(MoneyWatch) The case for Canada as a place investors should look at was one of the most fascinating presentations at a recent Financial Planning Association (FPA) conference. The presentation by Dundee Wealth US showed the country's importance in our global economy. Here's my takeaway from that presentation and my recommendations on how to invest in our northern neighbor.

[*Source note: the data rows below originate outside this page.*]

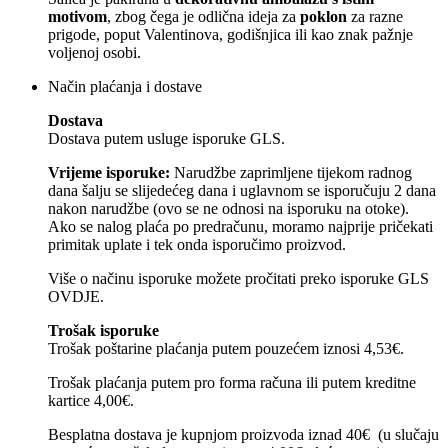
motivom
, zbog čega je odlična ideja za
poklon
za razne
prigode, poput Valentinova, godišnjica ili kao znak pažnje
voljenoj osobi.
Način plaćanja i dostave
Dostava
Dostava putem usluge isporuke GLS.
Vrijeme isporuke:
Narudžbe zaprimljene tijekom radnog
dana šalju se slijedećeg dana i uglavnom se isporučuju 2 dana
nakon narudžbe (ovo se ne odnosi na isporuku na otoke).
Ako se nalog plaća po predračunu, moramo najprije pričekati
primitak uplate i tek onda isporučimo proizvod.
Više o načinu isporuke možete pročitati preko isporuke GLS
OVDJE.
Trošak isporuke
Trošak poštarine plaćanja putem pouzećem iznosi 4,53€.
Trošak plaćanja putem pro forma računa ili putem kreditne
kartice 4,00€.
Besplatna dostava je kupnjom proizvoda iznad 40€ (u slučaju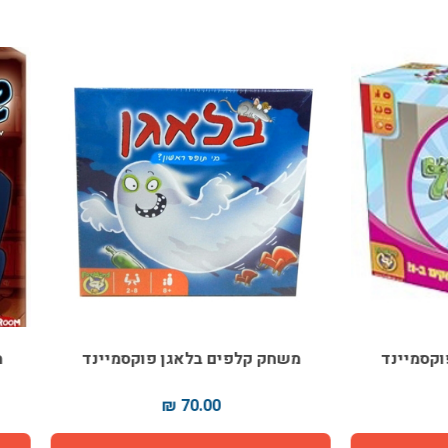
קלפים בלאגן פוקסמיינד
משחק קלפים שרלוק פוקסמ
45.00 ₪
70.00 ₪
80.00 ₪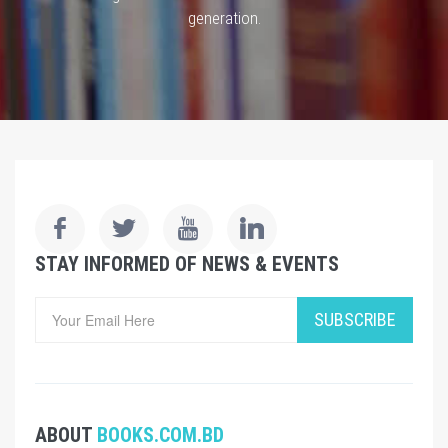
generation.
STAY INFORMED OF NEWS & EVENTS
SUBSCRIBE
ABOUT
BOOKS.COM.BD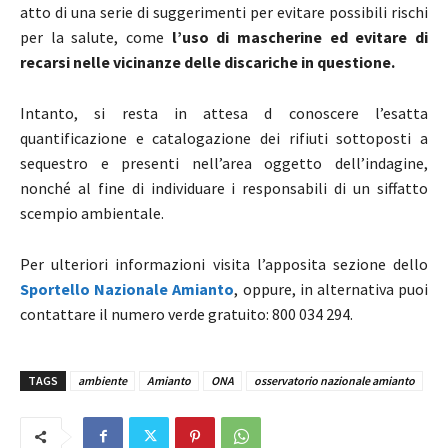
atto di una serie di suggerimenti per evitare possibili rischi
per la salute, come
l’uso di mascherine ed evitare di
recarsi nelle vicinanze delle discariche in questione.
Intanto, si resta in attesa d conoscere l’esatta
quantificazione e catalogazione dei rifiuti sottoposti a
sequestro e presenti nell’area oggetto dell’indagine,
nonché al fine di individuare i responsabili di un siffatto
scempio ambientale.
Per ulteriori informazioni visita l’apposita sezione dello
Sportello Nazionale Amianto
, oppure, in alternativa puoi
contattare il numero verde gratuito:
800 034 294.
TAGS
ambiente
Amianto
ONA
osservatorio nazionale amianto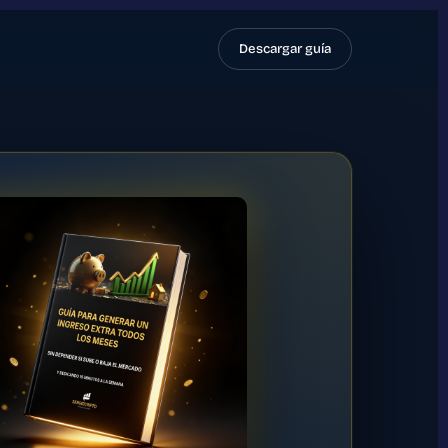
Descargar guía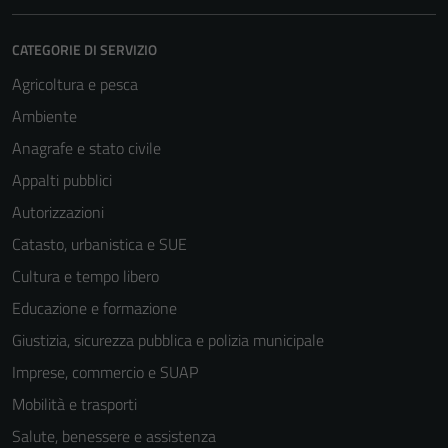
CATEGORIE DI SERVIZIO
Agricoltura e pesca
Ambiente
Anagrafe e stato civile
Appalti pubblici
Autorizzazioni
Catasto, urbanistica e SUE
Cultura e tempo libero
Educazione e formazione
Giustizia, sicurezza pubblica e polizia municipale
Imprese, commercio e SUAP
Mobilità e trasporti
Tecnici
Questi cookie
Salute, benessere e assistenza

I once heard Canada described by a Canadian comedian as the "designated driver for North America," always trailing after its more flamboyant neighbor to the south "jingling the car keys." A humorous self assessment to be sure, but while Canada is not one to toot its own horn it remains an important economy, as these statistics illustrate:
- World's 8th-largest stock market by value
- 15th-largest economy by GDP
- 34.3 million population
- 2nd-largest land area
Canada also isn't burdened by the fiscal crisis the U.S. is grappling with. Its debt is about 36 percent of GDP, or roughly half that of the U.S. That may be why the Canadian dollar has been so strong against the greenback.

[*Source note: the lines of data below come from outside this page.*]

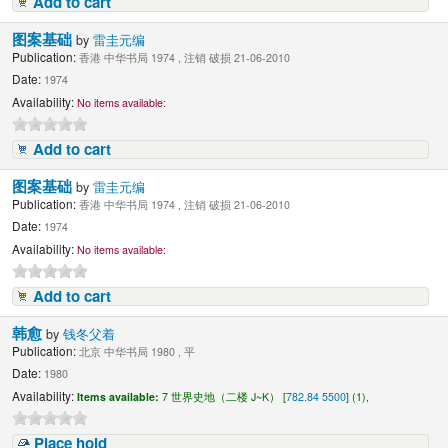
Add to cart
图案基础
by
雷圭元编
Publication:
香港 中华书局 1974 , 注销 破损 21-06-2010
Date:
1974
Availability:
No items available:
Add to cart
图案基础
by
雷圭元编
Publication:
香港 中华书局 1974 , 注销 破损 21-06-2010
Date:
1974
Availability:
No items available:
Add to cart
韩愈
by
钱冬父着
Publication:
北京 中华书局 1980 , 平
Date:
1980
Availability:
Items available:
7 世界史地（二楼 J~K） [
782.84 5500
] (1),
Place hold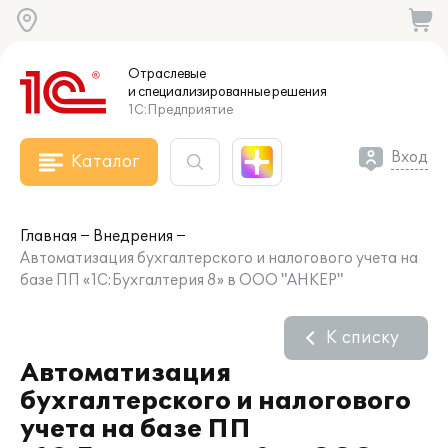
Отраслевые
и специализированные
решения
1С:Предприятие
Вход
Каталог
Главная
Внедрения
Автоматизация бухгалтерского и налогового учета на
базе ПП «1С:Бухгалтерия 8» в ООО "АНКЕР"
К списку
Автоматизация
бухгалтерского и налогового
учета на базе ПП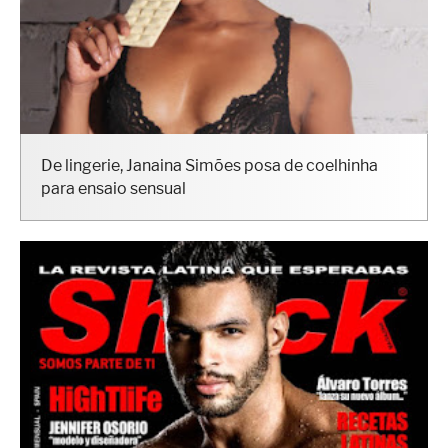
De lingerie, Janaina Simões posa de coelhinha
para ensaio sensual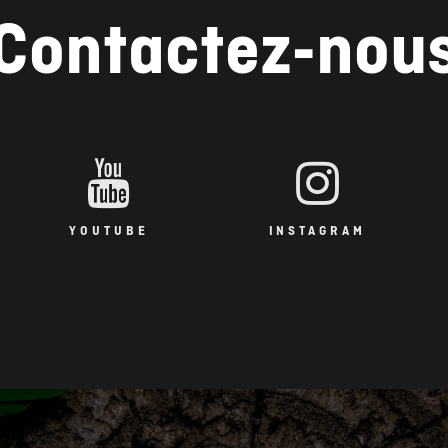
Contactez-nou
YOUTUBE
INSTAGRAM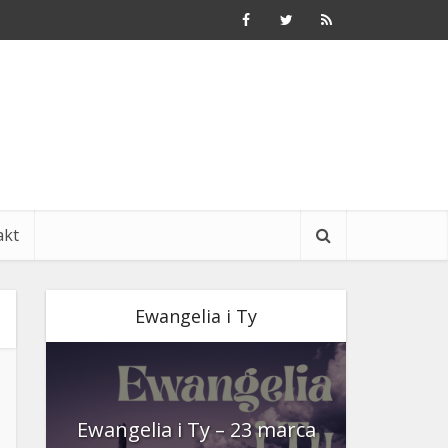
akt
Ewangelia i Ty
nia
Ewangelia i Ty – 23 marca
Ewangeli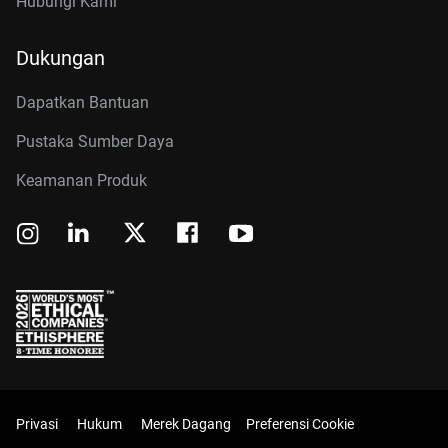
Hubungi Kami
Dukungan
Dapatkan Bantuan
Pustaka Sumber Daya
Keamanan Produk
Privasi
Hukum
Merek Dagang
Preferensi Cookie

But the most compelling reason to invest in Canada is how different its economy is from both the U.S. and the rest of the world. Energy and basic materials constitute about 45 percent of the value of its stocks, compared to only about 15 percent for the U.S. and 19 percent for the world. To avoid Canada as a locale for investment is to significantly underweight these two key sectors.
How to invest in Canada
It wasn't always easy to invest in Canada using low-cost index funds. The first two generations of index funds were known as EAFE (Europe, Australia, and Far East) funds. This index of developed countries left out Canada and emerging markets. Second-generation funds, such as Vanguard's total international index funds, picked up emerging markets. But the index it followed, the MSCI index, picked up emerging markets yet again left out Canada. That was thankfully remedied roughly a year ago when Vanguard changed the index of that fund to include Canada.

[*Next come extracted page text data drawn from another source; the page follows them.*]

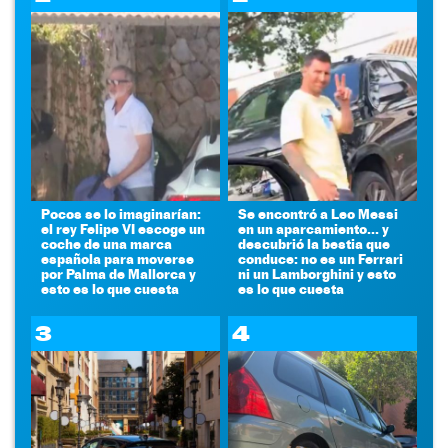
Pocos se lo imaginarían:
Se encontró a Leo Messi
el rey Felipe VI escoge un
en un aparcamiento... y
coche de una marca
descubrió la bestia que
española para moverse
conduce: no es un Ferrari
por Palma de Mallorca y
ni un Lamborghini y esto
esto es lo que cuesta
es lo que cuesta
3
4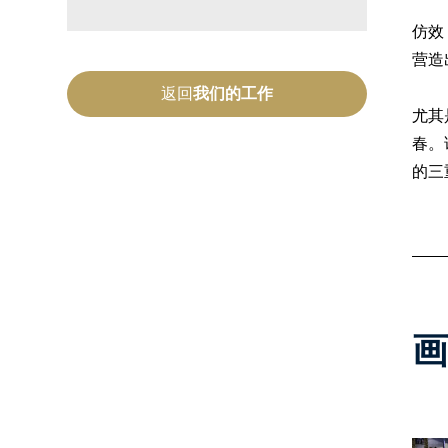
仿效
营造
返回
我们的工作
尤其
春。
的三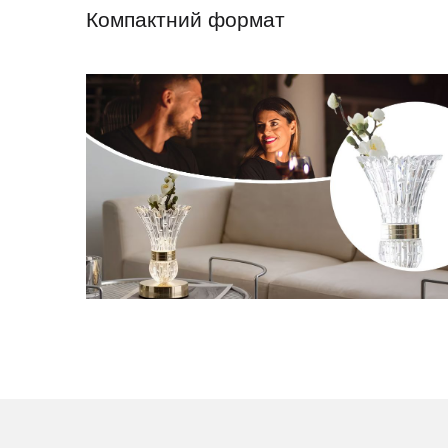
Компактний формат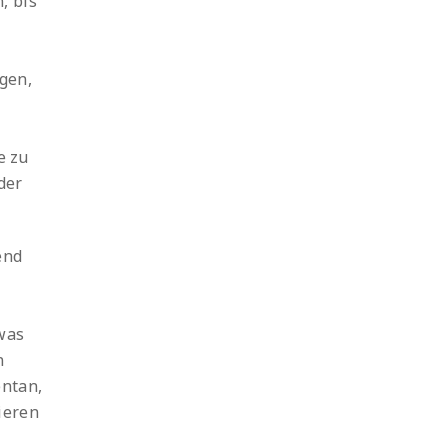
, bis
igen,
e zu
der
end
was
n
entan,
ieren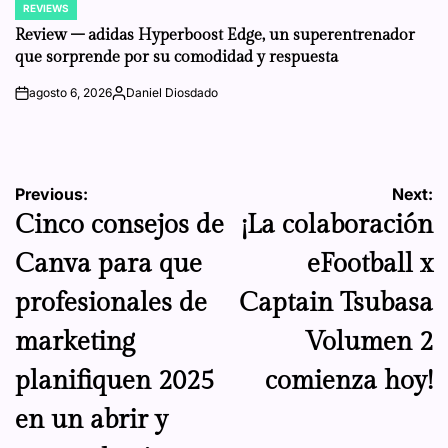
REVIEWS
POSTED
IN
Review – adidas Hyperboost Edge, un superentrenador
que sorprende por su comodidad y respuesta
agosto 6, 2026
Daniel Diosdado
on
Posted
by
Navegación
Previous:
Next:
Cinco consejos de
¡La colaboración
de
Canva para que
eFootball x
entradas
profesionales de
Captain Tsubasa
marketing
Volumen 2
planifiquen 2025
comienza hoy!
en un abrir y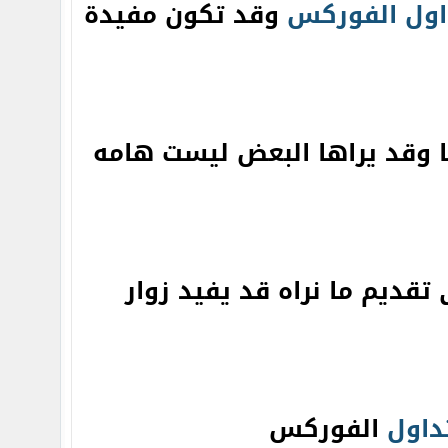
اول
الفوركس
وقد تكون مفيدة
 وقد يراها البعض ليست هامه
تقديم ما نراه قد يفيد زوار
داول
الفوركس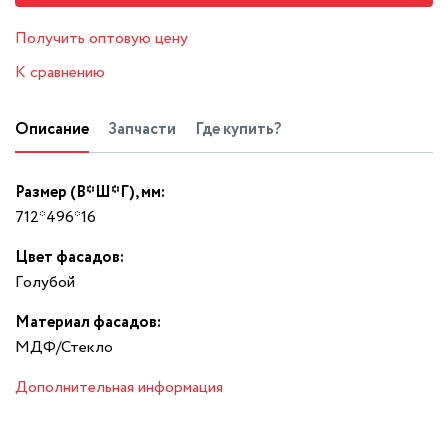
Получить оптовую цену
К сравнению
Описание
Запчасти
Где купить?
Размер (В*Ш*Г), мм:
712*496*16
Цвет фасадов:
Гoлyбoй
Материал фасадов:
МДФ/Стекло
Дополнительная информация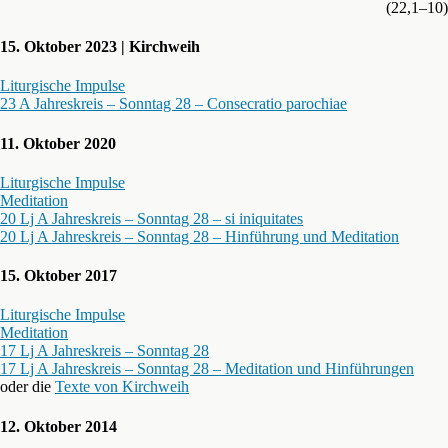
(22,1–10)
15. Oktober 2023 | Kirchweih
Liturgische Impulse
23 A Jahreskreis – Sonntag 28 – Consecratio parochiae
11. Oktober 2020
Liturgische Impulse
Meditation
20 Lj A Jahreskreis – Sonntag 28 – si iniquitates
20 Lj A Jahreskreis – Sonntag 28 – Hinführung und Meditation
15. Oktober 2017
Liturgische Impulse
Meditation
17 Lj A Jahreskreis – Sonntag 28
17 Lj A Jahreskreis – Sonntag 28 – Meditation und Hinführungen
oder die
Texte von Kirchweih
12. Oktober 2014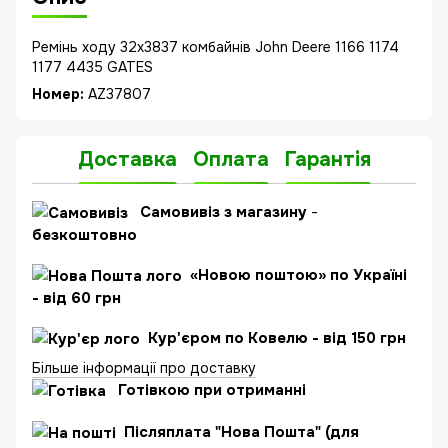
Ремінь ходу 32x3837 комбайнів John Deere 1166 1174
1177 4435 GATES
Номер:
AZ37807
Доставка
Оплата
Гарантія
Самовивіз з магазину
-
безкоштовно
«Новою поштою» по Україні
- від 60 грн
Кур'єром по Ковелю - від 150 грн
Більше інформації про доставку
Готівкою при отриманні
Післяплата "Нова Пошта" (для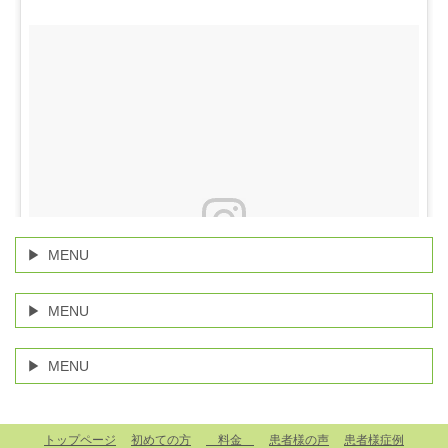
MENU
MENU
MENU
マッサージだけでは一時的に痛みが和らぐだけで、根本改善
トップページ
初めての方
料金
患者様の声
患者様症例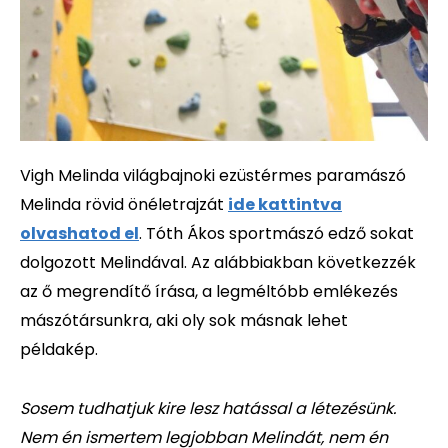
Vigh Melinda világbajnoki ezüstérmes paramászó
Melinda rövid önéletrajzát
ide kattintva
olvashatod el
. Tóth Ákos sportmászó edző sokat
dolgozott Melindával. Az alábbiakban következzék
az ő megrendítő írása, a legméltóbb emlékezés
mászótársunkra, aki oly sok másnak lehet
példakép.
Sosem tudhatjuk kire lesz hatással a létezésünk.
Nem én ismertem legjobban Melindát, nem én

Canada plays a critical role in world markets and needs to be in every equity portfolio. It makes up 8.5 percent of the value of non-U.S. stocks, so make sure your international fund includes Canada. I like the Vanguard Total International Index Fund (VXUS), which has a 0.18 percent expense ratio. If your 401(k) plan only has international index funds with EAFE and emerging market countries, consider buying a Canada-specific fund outside of your 401(k). iShares Canada (EWC) gives you exposure at a 0.52 percent expense ratio.
Canada is more than our good neighbor. It's a large part of the global stock market and a critical piece of your portfolio.